▶ [Quoted passage]:
Where once was blacktop now tomatoes are growing!  This is just the type of change welcome in a city hungry for homegrown health.  Click Here to find out more about Stefan’s fantastic farm and the amazing power each of us has to grow our city!

Tuesday, August 10, 2010

The Seed Volume 40, Butterfly Gardening

Why do we love butterflies so much?  
 
Is it the beauty and freedom that define their days?  Is it the transformative potential of the chrysalis that attracts us?  After all, butterflies are just bugs too, right?  How is it that we save so much room in our hearts for one bug and have entire industries devoted to the extermination of other bugs?  

Happiness is a butterfly, which when pursued, is always just beyond your grasp, but which, if you will sit down quietly, may alight upon you.


Whatever butterflies are doing that strikes our imaginations and warms our hearts, they seem to be doing it better then any other insect around.  While the dragonfly can impresses us with speed, agility, and grace, the butterflies’ lackadaisical charm flutters ever deeper into our hearts.  While the honey bees work day and night to serve our human purposes, so many people react to their little striped suits with sheer panic, but come the lazy butterfly hopping around on the breeze and people everywhere stop to smile.  I think if I was an ant or a spider I might be a little jealous of those gaudy butterflies.

▶ [Material supplied]:

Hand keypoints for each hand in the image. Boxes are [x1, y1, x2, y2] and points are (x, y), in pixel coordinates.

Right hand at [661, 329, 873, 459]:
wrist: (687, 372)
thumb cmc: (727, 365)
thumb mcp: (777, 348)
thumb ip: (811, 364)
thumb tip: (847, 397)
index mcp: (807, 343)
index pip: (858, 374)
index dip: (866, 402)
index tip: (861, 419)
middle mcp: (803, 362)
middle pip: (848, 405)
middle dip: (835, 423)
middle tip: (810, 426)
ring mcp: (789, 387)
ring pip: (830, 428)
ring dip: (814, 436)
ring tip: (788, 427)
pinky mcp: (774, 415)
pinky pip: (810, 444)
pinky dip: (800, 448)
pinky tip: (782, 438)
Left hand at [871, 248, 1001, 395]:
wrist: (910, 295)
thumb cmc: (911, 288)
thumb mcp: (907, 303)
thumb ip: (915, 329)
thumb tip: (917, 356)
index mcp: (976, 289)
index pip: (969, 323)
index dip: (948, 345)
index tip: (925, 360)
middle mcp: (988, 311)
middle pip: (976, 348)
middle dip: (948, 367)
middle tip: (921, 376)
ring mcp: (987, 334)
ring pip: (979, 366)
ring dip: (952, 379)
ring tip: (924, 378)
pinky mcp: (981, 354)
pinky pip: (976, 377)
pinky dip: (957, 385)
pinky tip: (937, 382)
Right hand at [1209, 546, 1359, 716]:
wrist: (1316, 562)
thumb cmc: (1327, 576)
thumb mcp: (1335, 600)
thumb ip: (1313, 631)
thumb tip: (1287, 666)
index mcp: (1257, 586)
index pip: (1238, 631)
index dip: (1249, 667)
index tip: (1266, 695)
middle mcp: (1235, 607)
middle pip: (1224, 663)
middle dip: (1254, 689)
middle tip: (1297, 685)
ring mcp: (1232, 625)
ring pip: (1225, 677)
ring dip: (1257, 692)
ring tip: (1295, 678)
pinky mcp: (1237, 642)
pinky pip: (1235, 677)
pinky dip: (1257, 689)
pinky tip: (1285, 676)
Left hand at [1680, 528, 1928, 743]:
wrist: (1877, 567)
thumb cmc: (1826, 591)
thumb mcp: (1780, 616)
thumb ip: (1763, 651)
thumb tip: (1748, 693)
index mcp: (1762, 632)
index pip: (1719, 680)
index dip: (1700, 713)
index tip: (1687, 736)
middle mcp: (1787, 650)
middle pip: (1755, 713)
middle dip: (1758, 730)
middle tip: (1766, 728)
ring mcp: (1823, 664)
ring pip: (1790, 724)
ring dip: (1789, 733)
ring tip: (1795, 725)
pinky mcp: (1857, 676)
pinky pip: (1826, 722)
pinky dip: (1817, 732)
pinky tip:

▶ [Set of tasks]:
A. Answer these questions from the gardening blog excerpt.
(i) What is now growing where there once was blacktop?
(ii) What volume number and topic are given for The Seed?
(iii) With what three qualities does the dragonfly impress us?
B. Continue the gardening blog excerpt from its last sentence.
The records stand apart from the gardening blog excerpt and are separate material.

▶ [Numbered answers]:
A.
(i) Tomatoes.
(ii) Volume 40, Butterfly Gardening.
(iii) Speed, agility, and grace.

B.
Whatever the reason, folks love butterflies, and that’s good enough for me.  When we make a home for butterflies, we make a home for all nature.  Whatever jealousy the other bugs might feel for butterflies surely would abate if they had any notion that in honor of these little winged wonders, wantonly destructive humans take a momentary pause from laying waste to the land to build butterfly sanctuaries and gardens where all sorts of creepy crawlies can make a cozy home.

As a naturalist, I think it’s high time we humans started devoting more space to the other creatures we share this planet with, and if butterflies can guide the way towards a healthy habitat, so be it!

I’ve heard it said that love is like a butterfly; it goes wherever it pleases and it pleases wherever it goes. I suppose then that just as we need to prepare our hearts if they are to receive love, we need to prepare our yards if they are to receive butterflies.  This month’s volume of The Seed is dedicated to preparing the hearts, minds, and yards of Minnesota gardeners to receive the whimsical love that only butterflies can give.


We are like butterflies who flutter for a day and think it is forever.



"Just living is not enough," said the butterfly, "one must have sunshine, freedom and a little flower."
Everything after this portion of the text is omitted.